Again looking at indigenous Australians we can see an example of this.  If non- indigenous Australians have had 333 generations to adapt to our change in diet, the indigenous population have had about 10. Now if this diet was bad for us, we would see, you would think, greater evidence of it's impacts on the indigenous people. And guess what? We do. They love the sugary sweet stuff and they are seriously over represented in the diabetes statistics. So if you are nodding your head agreeing that this proves we are not adapted to our Neolithic diets, you also have to accept the premise that as rates of disease are higher in the population that has had less generations to adapt, we must be adapting, all be it slowly. The human body is pretty amazing and can take a serious amount abuse. But if we are adapting then a complete reversal to a Paleolithic diet would be a retrograde step.  There were undoubtedly sound reasons why we adapted agriculture to feed us.  I would like to examine some of the whys in a future blog.

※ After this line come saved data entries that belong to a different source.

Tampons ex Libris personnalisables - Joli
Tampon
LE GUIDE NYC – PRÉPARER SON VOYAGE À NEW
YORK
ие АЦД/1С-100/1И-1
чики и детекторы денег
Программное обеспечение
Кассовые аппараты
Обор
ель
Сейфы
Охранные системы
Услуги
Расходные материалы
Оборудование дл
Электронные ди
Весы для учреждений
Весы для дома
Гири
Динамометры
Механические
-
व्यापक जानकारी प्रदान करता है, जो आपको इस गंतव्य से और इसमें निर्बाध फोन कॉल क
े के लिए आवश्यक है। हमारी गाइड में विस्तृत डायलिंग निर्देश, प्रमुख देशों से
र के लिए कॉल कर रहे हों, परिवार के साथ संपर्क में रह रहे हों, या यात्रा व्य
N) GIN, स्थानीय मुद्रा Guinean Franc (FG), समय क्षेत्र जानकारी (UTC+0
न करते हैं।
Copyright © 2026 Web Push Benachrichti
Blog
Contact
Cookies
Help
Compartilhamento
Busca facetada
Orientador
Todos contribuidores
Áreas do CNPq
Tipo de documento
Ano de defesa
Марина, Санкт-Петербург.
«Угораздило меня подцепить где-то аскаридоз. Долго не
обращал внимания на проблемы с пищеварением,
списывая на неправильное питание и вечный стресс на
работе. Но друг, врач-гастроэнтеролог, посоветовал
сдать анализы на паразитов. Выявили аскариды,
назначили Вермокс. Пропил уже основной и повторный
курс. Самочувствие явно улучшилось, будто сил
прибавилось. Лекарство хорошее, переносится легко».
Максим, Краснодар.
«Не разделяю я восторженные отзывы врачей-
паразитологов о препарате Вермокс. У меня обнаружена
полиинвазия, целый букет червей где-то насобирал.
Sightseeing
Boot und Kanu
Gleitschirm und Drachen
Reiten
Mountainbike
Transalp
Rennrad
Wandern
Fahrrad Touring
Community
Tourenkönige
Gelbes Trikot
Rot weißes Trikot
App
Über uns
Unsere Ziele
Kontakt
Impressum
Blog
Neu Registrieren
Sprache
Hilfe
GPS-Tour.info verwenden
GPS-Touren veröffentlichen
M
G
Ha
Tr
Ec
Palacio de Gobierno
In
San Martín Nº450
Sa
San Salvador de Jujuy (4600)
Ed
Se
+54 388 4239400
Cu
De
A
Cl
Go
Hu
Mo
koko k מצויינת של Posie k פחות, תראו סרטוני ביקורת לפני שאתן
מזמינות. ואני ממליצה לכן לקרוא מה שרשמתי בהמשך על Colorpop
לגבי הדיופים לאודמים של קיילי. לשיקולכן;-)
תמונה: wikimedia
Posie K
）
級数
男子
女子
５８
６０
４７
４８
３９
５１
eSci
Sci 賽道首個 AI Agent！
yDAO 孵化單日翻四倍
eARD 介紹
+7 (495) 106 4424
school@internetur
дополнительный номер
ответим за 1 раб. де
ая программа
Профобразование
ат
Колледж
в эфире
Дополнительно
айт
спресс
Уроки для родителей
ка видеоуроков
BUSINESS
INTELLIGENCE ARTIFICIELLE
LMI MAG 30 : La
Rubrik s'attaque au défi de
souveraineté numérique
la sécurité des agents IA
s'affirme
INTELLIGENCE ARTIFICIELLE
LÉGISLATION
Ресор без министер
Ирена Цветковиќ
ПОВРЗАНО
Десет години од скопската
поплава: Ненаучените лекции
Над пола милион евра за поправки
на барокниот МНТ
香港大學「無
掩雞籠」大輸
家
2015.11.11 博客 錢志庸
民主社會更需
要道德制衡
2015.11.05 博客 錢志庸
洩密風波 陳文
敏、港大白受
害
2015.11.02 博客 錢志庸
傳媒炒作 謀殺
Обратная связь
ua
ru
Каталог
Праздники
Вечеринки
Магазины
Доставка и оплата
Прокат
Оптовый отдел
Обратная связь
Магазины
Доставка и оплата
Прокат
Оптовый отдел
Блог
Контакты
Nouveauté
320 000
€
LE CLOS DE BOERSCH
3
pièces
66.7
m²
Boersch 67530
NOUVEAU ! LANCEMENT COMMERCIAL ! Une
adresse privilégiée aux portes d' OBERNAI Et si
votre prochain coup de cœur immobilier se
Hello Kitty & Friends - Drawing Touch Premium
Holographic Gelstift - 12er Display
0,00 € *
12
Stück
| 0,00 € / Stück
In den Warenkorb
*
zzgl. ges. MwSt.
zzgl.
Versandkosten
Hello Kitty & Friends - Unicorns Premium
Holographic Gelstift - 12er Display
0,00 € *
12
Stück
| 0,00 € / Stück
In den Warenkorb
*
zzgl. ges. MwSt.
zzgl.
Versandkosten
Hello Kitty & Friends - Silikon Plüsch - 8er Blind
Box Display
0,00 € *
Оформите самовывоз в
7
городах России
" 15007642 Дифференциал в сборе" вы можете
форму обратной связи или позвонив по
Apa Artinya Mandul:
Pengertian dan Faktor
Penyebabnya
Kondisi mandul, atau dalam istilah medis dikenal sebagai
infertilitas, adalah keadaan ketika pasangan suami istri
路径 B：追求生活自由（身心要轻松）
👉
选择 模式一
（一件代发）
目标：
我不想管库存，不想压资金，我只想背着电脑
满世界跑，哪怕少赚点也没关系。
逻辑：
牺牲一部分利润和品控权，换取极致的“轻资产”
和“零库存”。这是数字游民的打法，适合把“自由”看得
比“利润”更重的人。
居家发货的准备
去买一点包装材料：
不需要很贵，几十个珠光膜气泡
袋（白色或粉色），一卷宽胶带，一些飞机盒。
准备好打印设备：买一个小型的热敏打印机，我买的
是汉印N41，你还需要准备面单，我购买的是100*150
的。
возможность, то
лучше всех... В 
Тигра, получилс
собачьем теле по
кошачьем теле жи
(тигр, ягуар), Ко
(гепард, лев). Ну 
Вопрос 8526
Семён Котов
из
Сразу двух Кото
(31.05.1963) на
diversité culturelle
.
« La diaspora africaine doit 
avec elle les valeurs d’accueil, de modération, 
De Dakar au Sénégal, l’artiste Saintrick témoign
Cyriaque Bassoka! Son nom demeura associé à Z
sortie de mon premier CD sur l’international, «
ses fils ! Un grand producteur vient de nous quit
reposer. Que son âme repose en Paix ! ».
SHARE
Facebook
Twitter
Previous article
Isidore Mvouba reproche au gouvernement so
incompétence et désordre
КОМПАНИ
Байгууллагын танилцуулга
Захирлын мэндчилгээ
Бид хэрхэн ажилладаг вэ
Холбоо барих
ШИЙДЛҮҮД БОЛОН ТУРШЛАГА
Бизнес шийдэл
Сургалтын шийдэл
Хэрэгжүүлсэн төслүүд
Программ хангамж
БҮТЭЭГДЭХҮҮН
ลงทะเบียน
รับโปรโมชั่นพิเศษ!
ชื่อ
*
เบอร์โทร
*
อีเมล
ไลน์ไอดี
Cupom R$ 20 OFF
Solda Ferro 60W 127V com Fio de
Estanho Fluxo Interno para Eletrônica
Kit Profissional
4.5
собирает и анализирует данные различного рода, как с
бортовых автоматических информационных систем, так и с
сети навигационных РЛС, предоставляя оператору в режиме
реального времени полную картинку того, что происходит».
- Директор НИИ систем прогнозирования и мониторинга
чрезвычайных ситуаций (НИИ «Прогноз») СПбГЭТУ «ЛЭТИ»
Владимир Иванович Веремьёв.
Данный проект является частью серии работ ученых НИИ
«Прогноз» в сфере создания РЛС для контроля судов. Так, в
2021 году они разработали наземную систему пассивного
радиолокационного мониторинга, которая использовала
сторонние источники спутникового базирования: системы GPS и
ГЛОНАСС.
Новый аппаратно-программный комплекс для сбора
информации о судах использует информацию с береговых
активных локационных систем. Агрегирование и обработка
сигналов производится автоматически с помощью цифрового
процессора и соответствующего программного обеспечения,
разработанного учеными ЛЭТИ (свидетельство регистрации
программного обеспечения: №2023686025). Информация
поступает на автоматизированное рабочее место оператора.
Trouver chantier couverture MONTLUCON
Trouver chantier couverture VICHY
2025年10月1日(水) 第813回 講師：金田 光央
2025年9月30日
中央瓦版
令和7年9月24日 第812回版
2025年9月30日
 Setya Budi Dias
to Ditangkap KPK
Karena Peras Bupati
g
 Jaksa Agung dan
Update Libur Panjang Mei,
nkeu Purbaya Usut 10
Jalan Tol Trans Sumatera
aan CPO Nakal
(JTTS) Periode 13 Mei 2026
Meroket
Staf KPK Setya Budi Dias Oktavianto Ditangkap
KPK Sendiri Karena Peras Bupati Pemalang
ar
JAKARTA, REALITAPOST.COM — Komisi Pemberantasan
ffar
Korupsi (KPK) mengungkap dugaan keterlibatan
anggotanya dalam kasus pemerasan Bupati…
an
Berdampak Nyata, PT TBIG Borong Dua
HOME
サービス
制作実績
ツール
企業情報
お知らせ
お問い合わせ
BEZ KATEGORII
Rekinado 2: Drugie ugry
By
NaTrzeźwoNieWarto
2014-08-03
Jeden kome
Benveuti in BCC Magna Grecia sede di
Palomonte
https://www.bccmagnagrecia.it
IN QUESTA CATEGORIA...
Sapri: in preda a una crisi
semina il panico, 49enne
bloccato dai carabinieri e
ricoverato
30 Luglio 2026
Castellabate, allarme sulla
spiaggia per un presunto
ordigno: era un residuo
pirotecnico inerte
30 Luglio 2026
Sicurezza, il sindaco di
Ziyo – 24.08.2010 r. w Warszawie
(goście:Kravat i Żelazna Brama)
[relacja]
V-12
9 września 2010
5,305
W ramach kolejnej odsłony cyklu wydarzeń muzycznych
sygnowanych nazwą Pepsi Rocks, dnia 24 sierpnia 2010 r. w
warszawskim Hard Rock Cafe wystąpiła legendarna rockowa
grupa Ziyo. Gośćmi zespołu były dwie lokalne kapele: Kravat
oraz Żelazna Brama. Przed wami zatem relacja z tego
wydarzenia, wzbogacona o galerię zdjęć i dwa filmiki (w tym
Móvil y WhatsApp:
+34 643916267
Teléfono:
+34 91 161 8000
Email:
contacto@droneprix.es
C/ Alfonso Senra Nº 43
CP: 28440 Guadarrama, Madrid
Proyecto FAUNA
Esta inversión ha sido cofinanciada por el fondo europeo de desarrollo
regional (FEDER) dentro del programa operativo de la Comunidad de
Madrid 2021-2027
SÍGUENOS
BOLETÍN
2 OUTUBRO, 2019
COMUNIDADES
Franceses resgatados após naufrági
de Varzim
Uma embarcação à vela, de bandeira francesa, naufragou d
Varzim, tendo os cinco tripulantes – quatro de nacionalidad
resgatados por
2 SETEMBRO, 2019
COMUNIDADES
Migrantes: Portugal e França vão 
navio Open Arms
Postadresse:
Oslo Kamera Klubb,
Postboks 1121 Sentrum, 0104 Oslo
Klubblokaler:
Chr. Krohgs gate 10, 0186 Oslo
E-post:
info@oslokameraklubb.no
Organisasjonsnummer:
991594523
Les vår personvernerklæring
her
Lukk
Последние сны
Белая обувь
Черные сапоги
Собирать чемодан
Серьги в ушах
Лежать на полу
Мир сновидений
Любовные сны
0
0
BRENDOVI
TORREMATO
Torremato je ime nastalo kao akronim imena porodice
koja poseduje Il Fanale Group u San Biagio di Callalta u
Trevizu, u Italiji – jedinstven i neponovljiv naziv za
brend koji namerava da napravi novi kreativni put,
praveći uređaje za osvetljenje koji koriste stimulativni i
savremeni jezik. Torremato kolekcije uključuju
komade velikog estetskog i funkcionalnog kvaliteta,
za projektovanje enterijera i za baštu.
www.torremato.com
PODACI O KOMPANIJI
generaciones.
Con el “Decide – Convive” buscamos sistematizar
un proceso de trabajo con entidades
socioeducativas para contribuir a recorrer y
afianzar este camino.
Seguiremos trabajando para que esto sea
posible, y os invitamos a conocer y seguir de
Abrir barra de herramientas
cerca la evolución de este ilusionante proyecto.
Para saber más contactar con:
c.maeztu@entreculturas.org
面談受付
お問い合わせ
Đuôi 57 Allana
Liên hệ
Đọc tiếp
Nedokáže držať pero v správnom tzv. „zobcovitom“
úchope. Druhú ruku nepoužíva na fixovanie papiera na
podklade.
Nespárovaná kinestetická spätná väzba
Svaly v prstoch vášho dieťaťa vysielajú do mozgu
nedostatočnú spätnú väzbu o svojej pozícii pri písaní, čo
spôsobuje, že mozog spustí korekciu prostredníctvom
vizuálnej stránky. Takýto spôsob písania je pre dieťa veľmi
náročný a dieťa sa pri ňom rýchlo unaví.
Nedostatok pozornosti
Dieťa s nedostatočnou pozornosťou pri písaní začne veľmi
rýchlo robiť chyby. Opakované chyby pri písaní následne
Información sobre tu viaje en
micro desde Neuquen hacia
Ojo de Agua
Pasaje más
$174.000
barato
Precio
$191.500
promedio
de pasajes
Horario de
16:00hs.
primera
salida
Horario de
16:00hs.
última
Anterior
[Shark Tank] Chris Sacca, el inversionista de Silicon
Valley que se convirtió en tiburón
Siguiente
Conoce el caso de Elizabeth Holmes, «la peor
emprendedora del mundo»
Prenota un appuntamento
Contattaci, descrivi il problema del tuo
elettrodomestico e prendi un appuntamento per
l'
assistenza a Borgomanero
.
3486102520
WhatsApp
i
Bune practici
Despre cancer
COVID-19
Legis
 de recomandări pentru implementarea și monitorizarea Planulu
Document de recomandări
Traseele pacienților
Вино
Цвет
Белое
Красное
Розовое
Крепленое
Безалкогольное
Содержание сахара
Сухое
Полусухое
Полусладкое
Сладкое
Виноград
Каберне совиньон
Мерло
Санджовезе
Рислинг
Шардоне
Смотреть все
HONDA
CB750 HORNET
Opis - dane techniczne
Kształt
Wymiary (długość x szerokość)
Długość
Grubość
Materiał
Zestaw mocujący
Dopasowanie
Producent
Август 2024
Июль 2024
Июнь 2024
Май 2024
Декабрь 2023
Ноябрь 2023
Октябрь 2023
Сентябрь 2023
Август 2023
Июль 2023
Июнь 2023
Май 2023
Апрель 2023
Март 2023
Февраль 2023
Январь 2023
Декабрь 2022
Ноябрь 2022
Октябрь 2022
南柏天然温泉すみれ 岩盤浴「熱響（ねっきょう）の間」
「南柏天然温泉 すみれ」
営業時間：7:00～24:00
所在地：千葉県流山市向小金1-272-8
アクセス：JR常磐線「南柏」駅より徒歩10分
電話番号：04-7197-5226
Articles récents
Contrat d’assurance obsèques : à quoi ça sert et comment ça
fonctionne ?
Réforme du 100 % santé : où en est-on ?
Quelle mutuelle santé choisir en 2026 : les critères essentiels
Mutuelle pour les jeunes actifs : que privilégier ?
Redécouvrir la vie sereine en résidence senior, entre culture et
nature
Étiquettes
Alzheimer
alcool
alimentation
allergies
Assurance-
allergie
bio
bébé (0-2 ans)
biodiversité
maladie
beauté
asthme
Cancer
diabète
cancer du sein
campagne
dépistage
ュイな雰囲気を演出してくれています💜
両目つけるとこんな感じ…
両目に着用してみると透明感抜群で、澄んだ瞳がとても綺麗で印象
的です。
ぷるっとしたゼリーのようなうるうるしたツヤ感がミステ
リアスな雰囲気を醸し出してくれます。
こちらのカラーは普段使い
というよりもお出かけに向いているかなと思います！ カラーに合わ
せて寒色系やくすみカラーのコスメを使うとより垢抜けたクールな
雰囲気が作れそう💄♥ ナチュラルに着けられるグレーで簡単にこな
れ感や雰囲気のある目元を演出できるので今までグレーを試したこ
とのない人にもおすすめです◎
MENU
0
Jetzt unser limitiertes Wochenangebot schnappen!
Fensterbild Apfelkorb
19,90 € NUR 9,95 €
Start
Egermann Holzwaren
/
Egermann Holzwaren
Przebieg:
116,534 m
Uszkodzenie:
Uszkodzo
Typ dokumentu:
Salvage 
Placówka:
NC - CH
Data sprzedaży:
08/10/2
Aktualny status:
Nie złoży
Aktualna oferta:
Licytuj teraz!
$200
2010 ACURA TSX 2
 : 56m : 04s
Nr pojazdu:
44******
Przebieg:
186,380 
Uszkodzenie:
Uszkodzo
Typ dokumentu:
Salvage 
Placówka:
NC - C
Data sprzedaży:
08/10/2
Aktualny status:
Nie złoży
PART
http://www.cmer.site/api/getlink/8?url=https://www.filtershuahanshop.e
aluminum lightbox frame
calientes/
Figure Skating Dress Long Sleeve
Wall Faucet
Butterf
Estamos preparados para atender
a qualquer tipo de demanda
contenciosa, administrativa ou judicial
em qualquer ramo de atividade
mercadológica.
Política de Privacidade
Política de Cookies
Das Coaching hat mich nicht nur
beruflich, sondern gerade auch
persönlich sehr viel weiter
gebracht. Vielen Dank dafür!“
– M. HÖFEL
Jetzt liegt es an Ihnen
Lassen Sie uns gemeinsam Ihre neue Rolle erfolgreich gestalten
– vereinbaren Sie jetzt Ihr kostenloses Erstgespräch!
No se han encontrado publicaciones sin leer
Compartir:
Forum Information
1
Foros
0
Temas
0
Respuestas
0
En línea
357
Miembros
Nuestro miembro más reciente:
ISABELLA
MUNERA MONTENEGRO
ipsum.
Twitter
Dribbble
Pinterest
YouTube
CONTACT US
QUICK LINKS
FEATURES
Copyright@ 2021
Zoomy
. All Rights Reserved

But for now, I just wonder whether we really need a strict all or nothing approach?  I can accept that we ate way more protein and fat, and way less refined carbohydrate than our current dietary pyramid recommends. But being the ultimate omnivore we would have been eating some forms of seeds and starchy carbohydrates when we could get them. Predominately we ate meat, also when we could get it.  We couldn't store it, so we had to eat it a lot, and fast if we didn't want to get sick.  Similarly, if we came across fruit, we ate the whole lot.  We couldn't store stuff and when fruit is in season and is ripe you either take advantage of it and eat it all or miss out on its bounty.  This is where I suspect our bodies adapted to not recognise fructose in our bodies.  The fruit was so rare yet so important that when we saw it we needed to eat it.  The pay off was a sweet treat brimming with essential vitamins and minerals. We couldn't afford to be conservative and have our bodies worry about silly things like saiety. We needed to bypass the regular systems and make sure that we loaded up on this good stuff, and yes to the point of storing some of it as fat if need be. Now we have the situation where sugar is abundant and our bodies are still operating the same way by hiding the fructose component from our saiety registers.

The reason children love sweets so much?  It was even more important for them than adults to load up on the fruits and store fat as they were growing. While the harvest of wild fruits was abundant they needed to fill their bodily stores because being smaller with a greater surface area they were more prone to the cold of winter and they needed to ensure that they grew into adulthood in order to reproduce and keep the species going. So maybe that's why evolution hasn't weeded out the sugaraholics yet, maybe they are the ones that have ensured our survival and got us to where we are now.